◆ Your task ◆
Among the lines below, count those that include "Stomach", and state the count alone.

☆ ☆ ☆

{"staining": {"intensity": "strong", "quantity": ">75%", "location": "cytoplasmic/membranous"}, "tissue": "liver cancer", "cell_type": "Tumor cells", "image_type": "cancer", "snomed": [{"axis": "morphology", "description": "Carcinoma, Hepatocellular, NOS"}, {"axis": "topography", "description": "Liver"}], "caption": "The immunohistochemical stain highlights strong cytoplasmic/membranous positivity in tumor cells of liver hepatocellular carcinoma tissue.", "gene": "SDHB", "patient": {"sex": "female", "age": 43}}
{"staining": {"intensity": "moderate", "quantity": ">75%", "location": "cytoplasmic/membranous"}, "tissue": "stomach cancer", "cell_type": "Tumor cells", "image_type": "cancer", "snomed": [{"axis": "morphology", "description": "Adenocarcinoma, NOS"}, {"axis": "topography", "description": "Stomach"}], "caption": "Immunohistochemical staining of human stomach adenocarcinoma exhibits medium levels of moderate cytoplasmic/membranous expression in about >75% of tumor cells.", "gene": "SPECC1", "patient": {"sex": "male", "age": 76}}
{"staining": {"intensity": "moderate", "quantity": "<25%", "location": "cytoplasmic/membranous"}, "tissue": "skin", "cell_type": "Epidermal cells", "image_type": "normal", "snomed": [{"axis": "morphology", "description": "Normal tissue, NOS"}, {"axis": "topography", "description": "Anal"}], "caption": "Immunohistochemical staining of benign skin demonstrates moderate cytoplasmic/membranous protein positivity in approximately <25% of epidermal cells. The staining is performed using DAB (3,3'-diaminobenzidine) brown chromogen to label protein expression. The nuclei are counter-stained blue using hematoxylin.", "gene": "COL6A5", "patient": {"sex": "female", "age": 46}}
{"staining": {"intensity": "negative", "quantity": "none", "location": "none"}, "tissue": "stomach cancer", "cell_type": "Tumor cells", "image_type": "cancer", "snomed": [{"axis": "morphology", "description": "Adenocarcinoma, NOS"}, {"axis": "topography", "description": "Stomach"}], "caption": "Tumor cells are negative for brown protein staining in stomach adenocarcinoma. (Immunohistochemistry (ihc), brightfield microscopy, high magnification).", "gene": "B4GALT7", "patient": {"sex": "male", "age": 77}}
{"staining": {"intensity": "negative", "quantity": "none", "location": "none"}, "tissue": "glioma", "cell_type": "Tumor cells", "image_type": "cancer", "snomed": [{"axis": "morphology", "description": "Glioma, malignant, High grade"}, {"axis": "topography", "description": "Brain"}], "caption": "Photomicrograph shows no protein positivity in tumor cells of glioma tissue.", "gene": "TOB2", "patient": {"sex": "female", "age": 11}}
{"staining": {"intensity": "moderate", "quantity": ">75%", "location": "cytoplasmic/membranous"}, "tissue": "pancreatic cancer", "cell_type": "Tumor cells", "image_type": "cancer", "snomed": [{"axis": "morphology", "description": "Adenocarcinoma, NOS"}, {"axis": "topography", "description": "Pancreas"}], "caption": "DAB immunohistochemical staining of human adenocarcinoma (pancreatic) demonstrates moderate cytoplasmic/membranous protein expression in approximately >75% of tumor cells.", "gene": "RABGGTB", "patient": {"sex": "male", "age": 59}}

☆ ☆ ☆

◆ Response below ◆
2